* Required work
Return every line of the records that contains the word "Pingwie".

* Data records
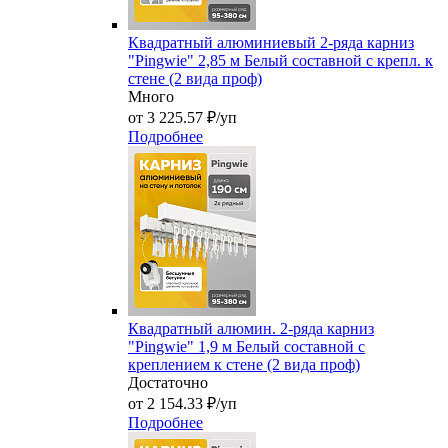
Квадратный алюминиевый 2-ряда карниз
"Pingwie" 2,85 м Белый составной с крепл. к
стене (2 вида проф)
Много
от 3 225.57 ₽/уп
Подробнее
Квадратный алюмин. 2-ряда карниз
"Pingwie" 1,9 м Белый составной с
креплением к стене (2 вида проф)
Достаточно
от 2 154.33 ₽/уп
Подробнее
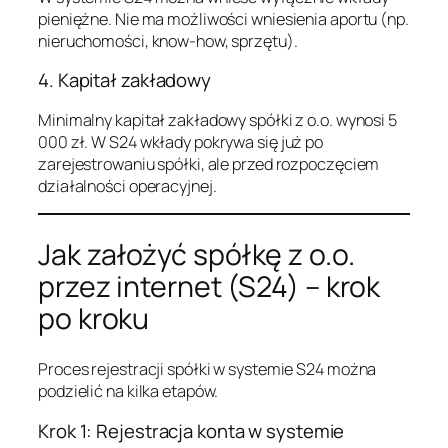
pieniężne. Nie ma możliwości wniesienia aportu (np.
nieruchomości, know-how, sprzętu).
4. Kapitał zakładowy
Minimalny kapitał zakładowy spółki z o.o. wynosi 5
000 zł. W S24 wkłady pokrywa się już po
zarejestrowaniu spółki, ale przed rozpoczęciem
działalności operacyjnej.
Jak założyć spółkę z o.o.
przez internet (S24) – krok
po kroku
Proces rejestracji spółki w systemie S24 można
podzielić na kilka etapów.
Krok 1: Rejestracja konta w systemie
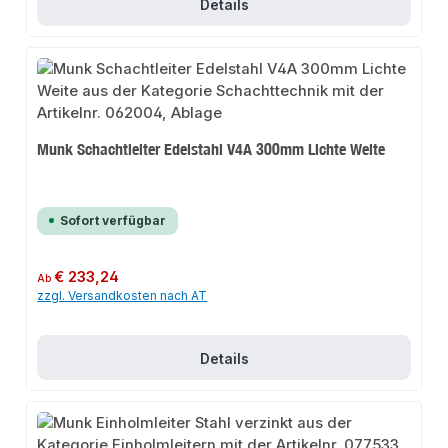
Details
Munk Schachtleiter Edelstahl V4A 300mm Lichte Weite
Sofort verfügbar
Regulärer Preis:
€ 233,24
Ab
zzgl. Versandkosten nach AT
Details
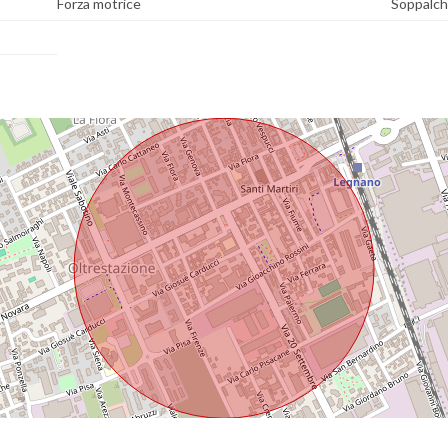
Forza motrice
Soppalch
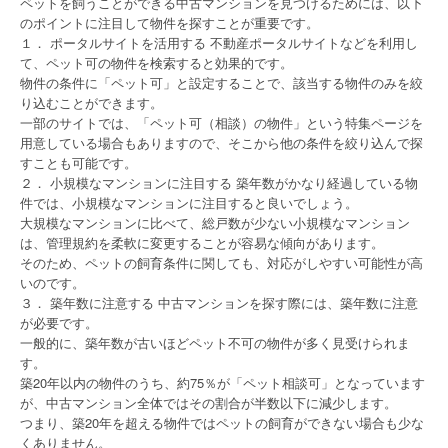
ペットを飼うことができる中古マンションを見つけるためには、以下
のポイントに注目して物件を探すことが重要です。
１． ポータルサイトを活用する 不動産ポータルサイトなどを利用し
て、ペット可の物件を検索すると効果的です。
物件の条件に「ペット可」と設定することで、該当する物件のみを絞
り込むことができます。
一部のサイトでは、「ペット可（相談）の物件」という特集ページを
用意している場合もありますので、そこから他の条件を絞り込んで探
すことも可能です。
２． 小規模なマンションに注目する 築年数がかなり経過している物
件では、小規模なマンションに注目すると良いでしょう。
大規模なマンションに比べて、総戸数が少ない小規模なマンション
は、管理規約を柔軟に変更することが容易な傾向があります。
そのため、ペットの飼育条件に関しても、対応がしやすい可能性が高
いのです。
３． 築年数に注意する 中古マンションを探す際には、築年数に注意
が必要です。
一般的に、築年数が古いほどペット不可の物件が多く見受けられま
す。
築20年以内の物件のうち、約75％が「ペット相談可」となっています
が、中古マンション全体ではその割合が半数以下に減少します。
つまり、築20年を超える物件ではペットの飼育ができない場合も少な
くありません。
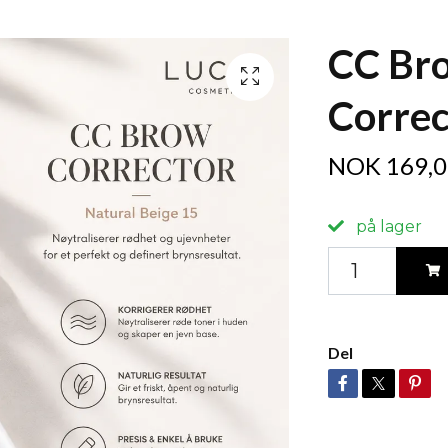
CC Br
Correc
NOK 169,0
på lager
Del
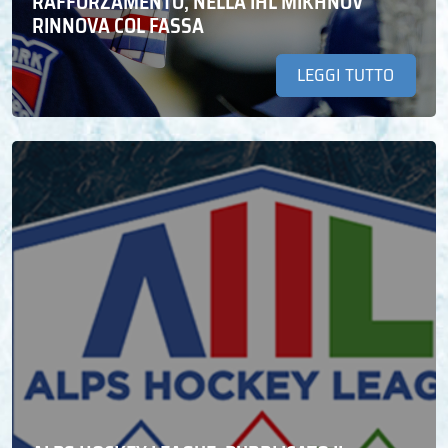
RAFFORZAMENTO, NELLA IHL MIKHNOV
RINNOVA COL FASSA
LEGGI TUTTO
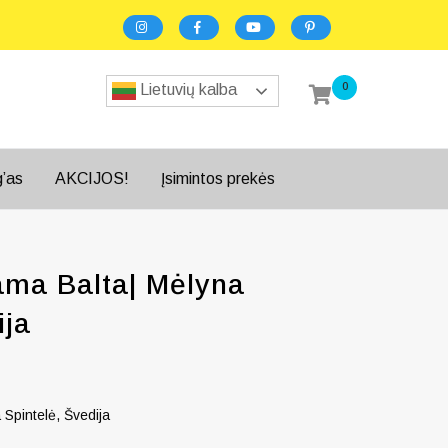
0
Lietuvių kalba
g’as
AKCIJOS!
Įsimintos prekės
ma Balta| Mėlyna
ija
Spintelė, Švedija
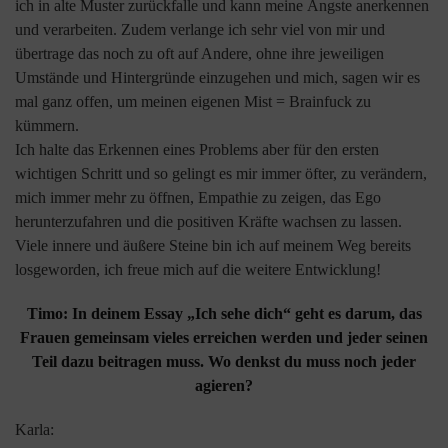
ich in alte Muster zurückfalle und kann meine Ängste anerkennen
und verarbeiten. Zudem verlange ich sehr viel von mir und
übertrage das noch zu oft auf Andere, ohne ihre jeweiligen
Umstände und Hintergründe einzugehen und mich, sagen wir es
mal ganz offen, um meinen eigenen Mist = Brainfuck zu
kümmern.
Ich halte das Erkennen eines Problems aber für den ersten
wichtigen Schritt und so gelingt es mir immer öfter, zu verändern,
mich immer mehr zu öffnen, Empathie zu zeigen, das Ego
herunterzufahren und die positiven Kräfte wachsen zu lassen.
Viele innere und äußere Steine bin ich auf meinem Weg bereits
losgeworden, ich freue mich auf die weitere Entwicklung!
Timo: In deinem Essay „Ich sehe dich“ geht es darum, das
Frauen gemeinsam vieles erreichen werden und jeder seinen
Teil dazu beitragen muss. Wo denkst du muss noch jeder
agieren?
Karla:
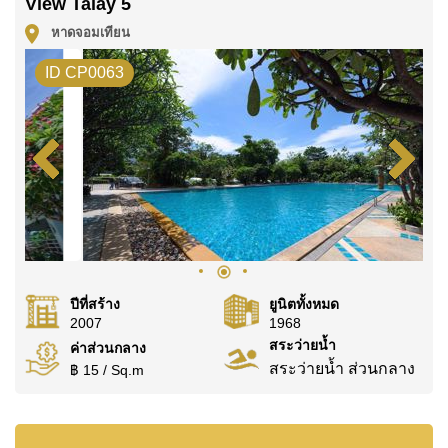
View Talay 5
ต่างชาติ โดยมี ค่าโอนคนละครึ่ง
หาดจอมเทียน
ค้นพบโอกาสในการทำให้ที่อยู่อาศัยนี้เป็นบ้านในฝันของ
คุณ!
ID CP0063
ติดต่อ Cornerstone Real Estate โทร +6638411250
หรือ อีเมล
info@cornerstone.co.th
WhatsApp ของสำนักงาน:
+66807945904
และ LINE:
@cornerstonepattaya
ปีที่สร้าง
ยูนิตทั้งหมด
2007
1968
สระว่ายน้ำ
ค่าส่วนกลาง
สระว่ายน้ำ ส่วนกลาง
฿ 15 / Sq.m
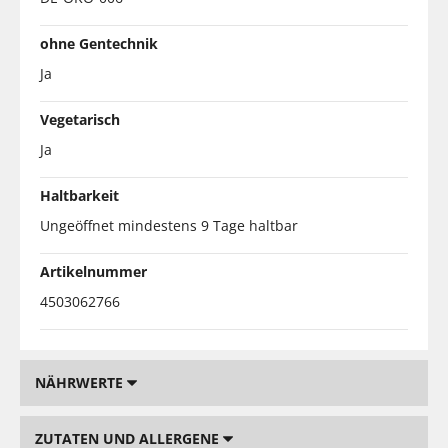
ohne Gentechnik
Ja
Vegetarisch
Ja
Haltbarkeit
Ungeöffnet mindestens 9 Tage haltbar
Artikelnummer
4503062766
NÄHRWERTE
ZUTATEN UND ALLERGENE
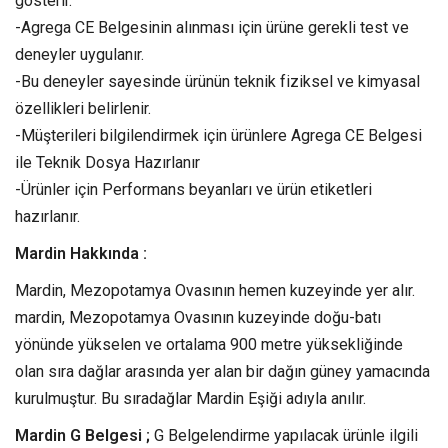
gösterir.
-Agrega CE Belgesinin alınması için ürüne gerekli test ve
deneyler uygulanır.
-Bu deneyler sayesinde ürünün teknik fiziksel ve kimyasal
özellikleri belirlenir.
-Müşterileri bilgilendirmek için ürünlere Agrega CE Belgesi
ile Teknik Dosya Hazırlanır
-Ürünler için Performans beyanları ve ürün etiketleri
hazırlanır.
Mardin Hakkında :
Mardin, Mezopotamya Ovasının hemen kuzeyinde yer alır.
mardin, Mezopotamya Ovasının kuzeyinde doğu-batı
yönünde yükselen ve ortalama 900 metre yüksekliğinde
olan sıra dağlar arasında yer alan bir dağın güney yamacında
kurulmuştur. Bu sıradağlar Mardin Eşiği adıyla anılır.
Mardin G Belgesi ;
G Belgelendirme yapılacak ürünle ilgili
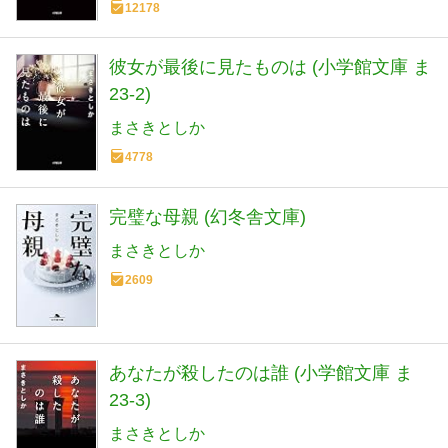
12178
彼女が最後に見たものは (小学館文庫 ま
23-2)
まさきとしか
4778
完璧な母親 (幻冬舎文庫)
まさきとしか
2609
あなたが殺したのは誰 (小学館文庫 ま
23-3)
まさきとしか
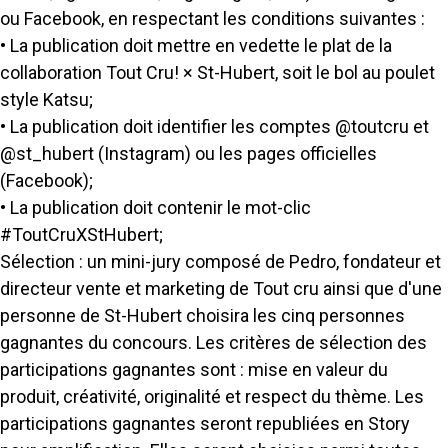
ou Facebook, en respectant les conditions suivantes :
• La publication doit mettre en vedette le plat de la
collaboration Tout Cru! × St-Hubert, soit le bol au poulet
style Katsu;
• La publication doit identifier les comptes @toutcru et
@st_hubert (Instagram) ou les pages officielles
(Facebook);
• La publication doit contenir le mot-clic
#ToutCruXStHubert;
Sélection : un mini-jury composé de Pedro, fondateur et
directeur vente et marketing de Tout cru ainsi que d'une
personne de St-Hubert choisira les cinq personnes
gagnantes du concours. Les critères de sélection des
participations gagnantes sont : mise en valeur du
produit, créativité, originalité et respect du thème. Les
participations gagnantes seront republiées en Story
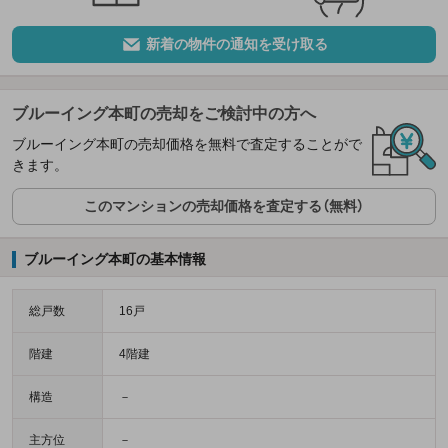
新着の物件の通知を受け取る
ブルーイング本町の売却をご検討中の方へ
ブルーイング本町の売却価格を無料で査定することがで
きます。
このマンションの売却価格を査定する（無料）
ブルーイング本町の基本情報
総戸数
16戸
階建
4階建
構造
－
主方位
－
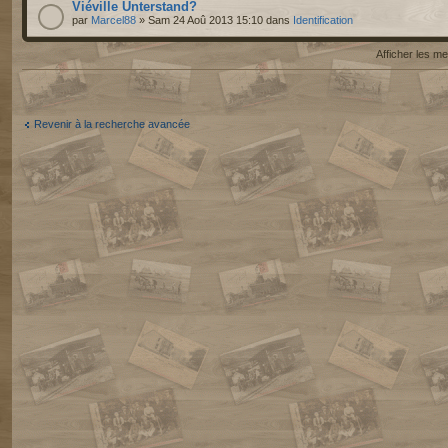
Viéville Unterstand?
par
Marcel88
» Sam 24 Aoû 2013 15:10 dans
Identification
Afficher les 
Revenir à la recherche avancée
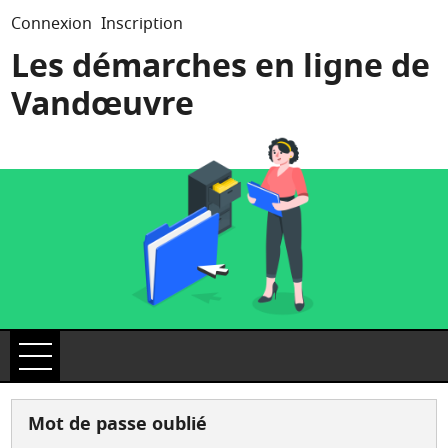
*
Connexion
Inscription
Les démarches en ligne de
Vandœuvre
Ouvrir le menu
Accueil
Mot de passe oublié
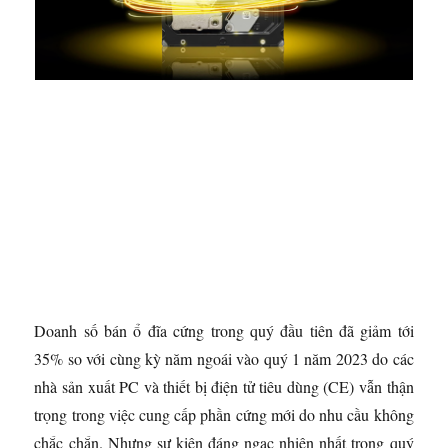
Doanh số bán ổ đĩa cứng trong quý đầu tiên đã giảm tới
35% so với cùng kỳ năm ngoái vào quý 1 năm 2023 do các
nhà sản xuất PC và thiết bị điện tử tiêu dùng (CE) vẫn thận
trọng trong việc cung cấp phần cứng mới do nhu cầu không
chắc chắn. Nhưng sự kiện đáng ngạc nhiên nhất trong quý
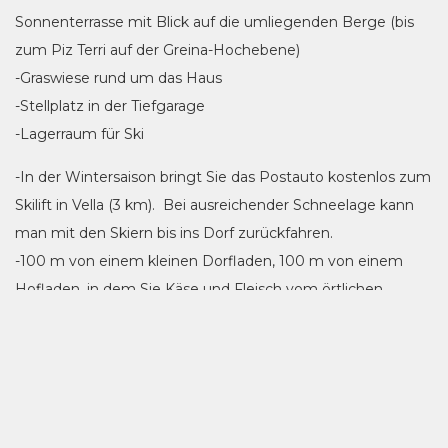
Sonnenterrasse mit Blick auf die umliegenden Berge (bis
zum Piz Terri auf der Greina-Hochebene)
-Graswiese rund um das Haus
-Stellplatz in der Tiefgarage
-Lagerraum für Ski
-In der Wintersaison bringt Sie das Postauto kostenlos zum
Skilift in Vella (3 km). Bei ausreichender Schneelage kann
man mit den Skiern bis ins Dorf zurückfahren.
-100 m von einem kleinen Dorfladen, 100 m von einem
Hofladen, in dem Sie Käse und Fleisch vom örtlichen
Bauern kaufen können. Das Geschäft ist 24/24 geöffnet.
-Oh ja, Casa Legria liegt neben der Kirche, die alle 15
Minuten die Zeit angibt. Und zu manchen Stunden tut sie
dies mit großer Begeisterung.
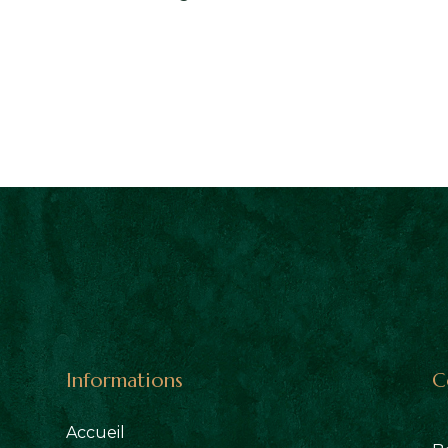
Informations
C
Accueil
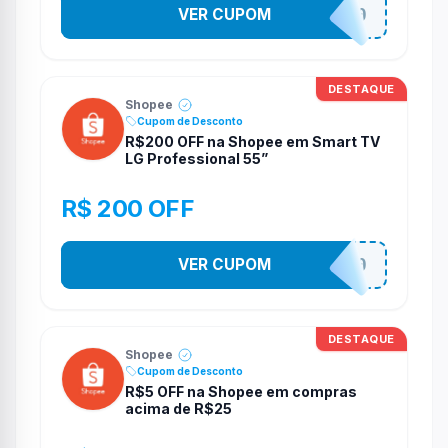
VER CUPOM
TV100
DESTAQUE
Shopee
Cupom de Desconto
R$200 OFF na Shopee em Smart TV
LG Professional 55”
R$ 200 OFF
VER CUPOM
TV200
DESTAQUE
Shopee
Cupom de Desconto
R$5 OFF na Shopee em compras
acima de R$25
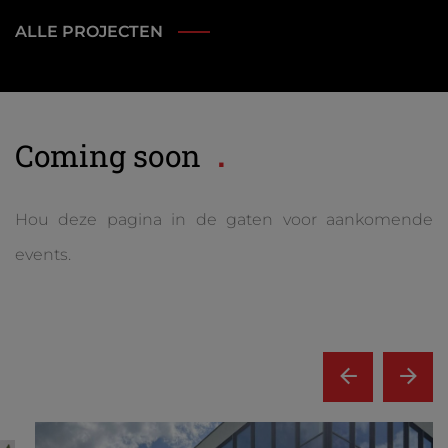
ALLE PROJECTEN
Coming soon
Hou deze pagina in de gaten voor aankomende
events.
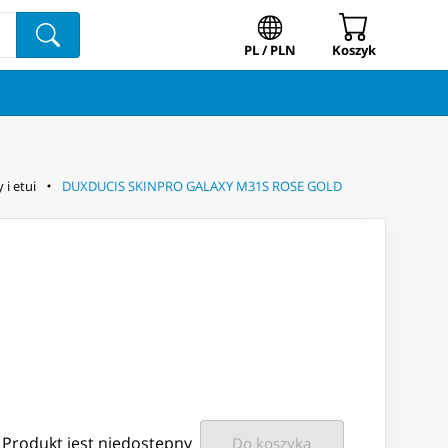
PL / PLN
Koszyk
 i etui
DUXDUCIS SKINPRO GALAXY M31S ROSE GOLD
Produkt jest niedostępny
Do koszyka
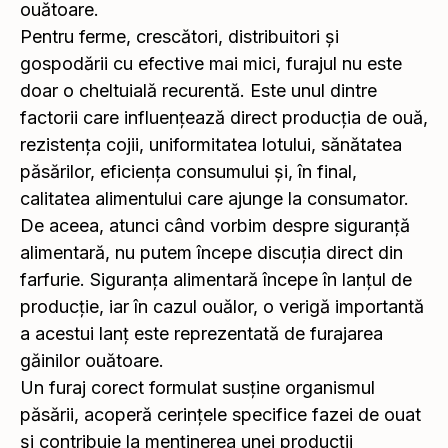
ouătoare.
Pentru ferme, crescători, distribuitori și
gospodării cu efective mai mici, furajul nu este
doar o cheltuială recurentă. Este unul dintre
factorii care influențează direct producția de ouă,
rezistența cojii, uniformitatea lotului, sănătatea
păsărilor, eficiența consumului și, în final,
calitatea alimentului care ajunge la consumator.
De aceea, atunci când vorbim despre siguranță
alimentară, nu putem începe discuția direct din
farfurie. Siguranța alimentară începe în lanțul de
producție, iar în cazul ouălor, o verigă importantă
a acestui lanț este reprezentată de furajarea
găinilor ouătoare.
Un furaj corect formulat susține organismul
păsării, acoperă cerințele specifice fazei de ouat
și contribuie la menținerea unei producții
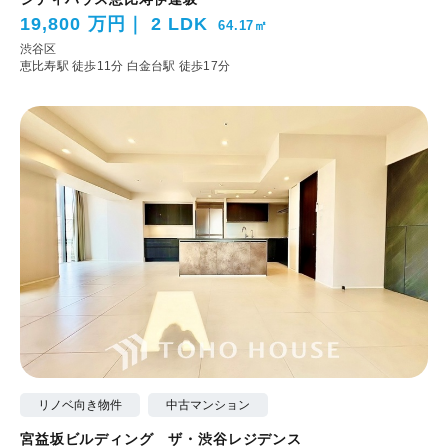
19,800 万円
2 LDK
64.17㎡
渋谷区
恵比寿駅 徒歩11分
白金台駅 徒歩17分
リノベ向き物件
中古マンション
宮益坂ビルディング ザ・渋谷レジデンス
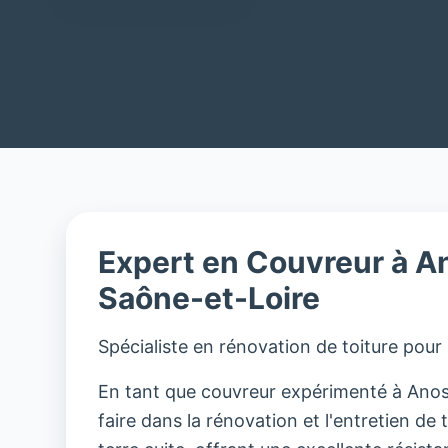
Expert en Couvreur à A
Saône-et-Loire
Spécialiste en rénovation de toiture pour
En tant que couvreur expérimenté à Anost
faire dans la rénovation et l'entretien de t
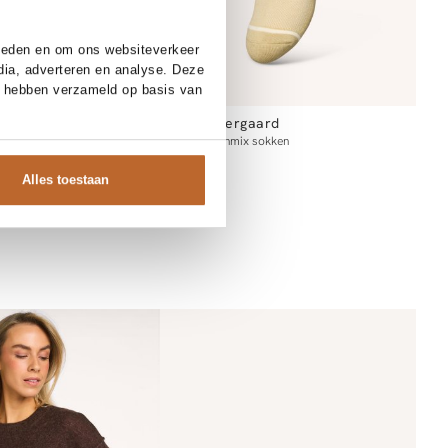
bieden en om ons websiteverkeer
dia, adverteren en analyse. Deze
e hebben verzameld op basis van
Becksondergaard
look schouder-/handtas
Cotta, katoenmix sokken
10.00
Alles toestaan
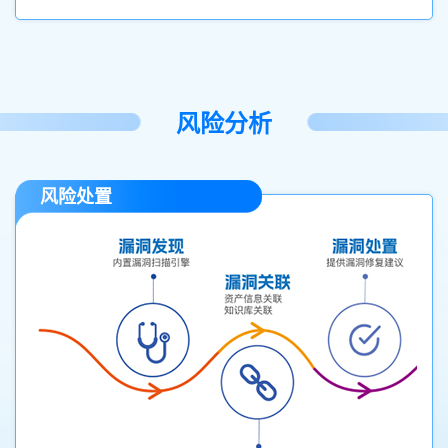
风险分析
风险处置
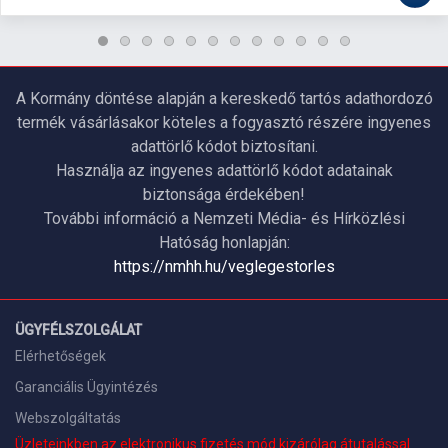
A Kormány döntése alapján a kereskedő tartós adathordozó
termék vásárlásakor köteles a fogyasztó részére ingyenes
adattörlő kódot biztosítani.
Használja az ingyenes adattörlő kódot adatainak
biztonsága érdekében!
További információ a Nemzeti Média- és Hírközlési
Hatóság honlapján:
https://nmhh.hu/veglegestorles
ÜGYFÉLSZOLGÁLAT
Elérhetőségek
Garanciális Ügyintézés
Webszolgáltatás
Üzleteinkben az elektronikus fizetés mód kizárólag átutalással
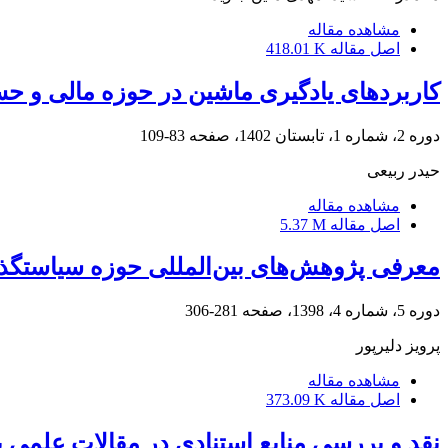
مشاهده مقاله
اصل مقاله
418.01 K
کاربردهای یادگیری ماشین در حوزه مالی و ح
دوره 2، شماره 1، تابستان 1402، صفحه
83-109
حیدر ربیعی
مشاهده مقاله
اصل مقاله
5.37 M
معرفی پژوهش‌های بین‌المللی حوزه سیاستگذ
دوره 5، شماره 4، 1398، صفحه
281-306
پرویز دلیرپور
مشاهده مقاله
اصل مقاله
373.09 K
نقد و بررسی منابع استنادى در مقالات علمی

* Answer area
"Pingwie" 2,85 м Белый составной с крепл. к
"Pingwie" 1,9 м Белый составной с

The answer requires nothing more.